Selain kualitas pekerjaan, ia juga menyoroti minimnya transparansi terkait pihak pelaksana dan penanggung jawab kegiatan. Ahmad Muslim menegaskan bahwa masyarakat berhak mengetahui siapa yang mengerjakan proyek yang menggunakan dana publik.
“Sama yang melaksanakan siapa, terkait siapa, monggo lah. Kami sebagai aktivis menilai ini kurang bagus kualitasnya. Sementara dananya dari APBD, dananya bagus,” tegasnya.
Proyek yang dipersoalkan itu merupakan kegiatan Pemeliharaan/Rehabilitasi Gedung Kantor dan Bangunan Lainnya, bersumber dari APBD Perubahan Kabupaten Karawang Tahun Anggaran 2025. Nilai kontraknya tercatat sebesar Rp 141.747.000.
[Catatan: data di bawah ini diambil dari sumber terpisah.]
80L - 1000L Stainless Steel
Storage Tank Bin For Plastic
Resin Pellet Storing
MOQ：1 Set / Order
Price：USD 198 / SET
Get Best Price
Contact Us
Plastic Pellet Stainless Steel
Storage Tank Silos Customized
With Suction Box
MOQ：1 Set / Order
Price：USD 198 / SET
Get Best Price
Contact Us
Ahmad Muslim kembali mendesak Pemkab Karawang untuk bertindak cepat dan tidak menutup mata terhadap dugaan pekerjaan yang tidak sesuai standardisasi teknis.
“Ya, intinya apa saya bilang: minta dibongkar aja,” ulangnya.
Hingga berita ini diterbitkan, pihak terkait belum memberikan keterangan resmi atas kritik tersebut. Publik kini menunggu respons Pemkab Karawang mengenai temuan ini, apakah akan ada evaluasi menyeluruh atau justru dibiarkan tanpa tindak lanjut.